Margaret “Peggy” Tucker Thompson passed away peacefully on October 9, 2018 at her home in White Horse Village, surrounded by family. She was 88 years old.
Peggy had an intellectual curiosity that drove her to pursue topics of interest or importance to her by reading, questioning and exploring — and she challenged her family to do the same. Peggy had a strong sense of social responsibility and made sure that her children, from an early age, had a keen awareness of disadvantaged people amongst us. She was a role model for compassionate activism, spiritual grace, devoted friendship, and the power of gratitude and joy.
Peggy was born in Pittsburgh, Pa., on April 30, 1930 to civil engineer Newton Earl Tucker and housewife and accomplished artist Susan Scott Tucker. She had a happy childhood in Pittsburgh with her sister Anne, attending the Ellis School and graduating in 1951 from Pennsylvania College for Women (now Chatham University) where she majored in English.
Following college, she worked briefly in advertising before joining the staff of WQED, the nation’s first community-supported television station, where she met and became lifelong friends with Fred Rogers. There, she helped launch “The Children’s Corner,” a local educational show that served as a precursor to the nationally beloved “Mister Rogers Neighborhood,” and for which Peggy served as producer, puppeteer, Girl Friday and occasional on-screen character “Miss Peggy” for the show.
Peggy was introduced to Peter Thompson by his sister, Ann, and they married in 1954. Upon completion of Pete’s postdoctoral work at Pitt, he accepted a position in the Chemistry Department of Swarthmore College. They moved to Swarthmore in 1958, where they lived for almost five decades and raised four children. Peggy became a keystone member of the Swarthmore community. Over the years, she immersed herself in the life of the college in professional roles — as Assistant Director of Theater, Associate Director of Financial Aid, and on staff at the college bookstore — and as an enthusiastic volunteer.
Always interested in the educational and emotional needs of children, in 1972 she obtained a Masters in Social Service from Bryn Mawr College Graduate School of Social Work, and became a social worker for Delaware County, where she counseled families and worked with home daycare providers. In 1982 she became Director of Title XX Family Day Care for the County, where she led the department in providing high quality daycare to low-income families.
Peggy was always passionate about music, and she often found opportunities to learn and build community through her musical pursuits. She loved to sing, and was a member of the Swarthmore College chorus, the Swarthmore Presbyterian Church choir, and most recently the White Horse Village chorus. She played the piano, hammered dulcimer, ukulele, and a myriad of drums, bells, gongs, whistles, etc., that she built with her grandchildren over the years. She was a founding member of Swarthmore’s Gamelan Semara Santi, a traditional Indonesian orchestral ensemble.

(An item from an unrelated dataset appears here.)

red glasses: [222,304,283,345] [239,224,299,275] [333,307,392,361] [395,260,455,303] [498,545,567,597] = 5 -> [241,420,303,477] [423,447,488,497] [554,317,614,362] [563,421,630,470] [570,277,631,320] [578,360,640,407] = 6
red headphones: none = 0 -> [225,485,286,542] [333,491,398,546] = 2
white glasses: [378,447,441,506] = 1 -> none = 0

Peggy’s devotion to music and children’s education led to her involvement in many efforts to help the children of Chester, Pa., break the cycle of poverty through art, music, and education. She helped establish the Chester Children’s Chorus, a learning-through-music choral program for children and teens, and remained fully committed to the end. Out of CCC came the Chester Charter School of the Arts (CCSA), and both Peggy and Pete have participated since its inception. Since moving to White Horse Village in 2006, they have worked to create closer ties between the CCSA and WHV residents. When the new facility for CCSA opened in 2016 the science lab was named after Pete and Peggy in tribute to their many contributions. A fundraiser currently underway in Peggy’s honor has raised over $4,000 to buy children’s books for CCSA classrooms.
More than anything, Peggy was devoted to her family. She introduced her children, and later her grandchildren, to all forms of art, teaching them to be both prolific producers and consumers. She was an avid reader and loved nature, camping and traveling, passions she passed on. An adventurer at heart, she and Pete traveled extensively through Europe, Peru, China, India, and the U.S.A. and even lived and camped throughout England and Western Europe during one of Pete’s sabbatical leaves, with four children under the age of 10 in tow. In 1992, they purchased a summer cottage on Newboro Lake in Ontario, Canada, where they spent many happy summers hosting their children, grandchildren, and friends — and where Peggy often relived her glory days as a girl scout camp counselor, the occupation where her love of children really all began.
Peggy is survived by her husband of 64 years, Pete; her sister Anne Nichols (Jim); her children Scott Thompson (Jill), Sue Thompson (Mark), Barbara Amann (Steve), and Joe Thompson; eight grandchildren, Katie, Sarah, Peter, Alex, Daniel, Ben, Jenny and Ellie; many nieces, nephews, grandnieces and nephews; and her cherished cat, Morris. She was beloved by her family and friends, and will be greatly missed.
Peggy was a member of the Swarthmore Presbyterian Church for many years. A memorial service in remembrance of her life will be held at the church, 727 Harvard Avenue, on Monday, October 22, at 11 a.m., with a reception to follow.
In lieu of flowers, contributions may be made to the Chester Children’s Chorus or the Chester Fund for Education and the Arts in support of CCSA.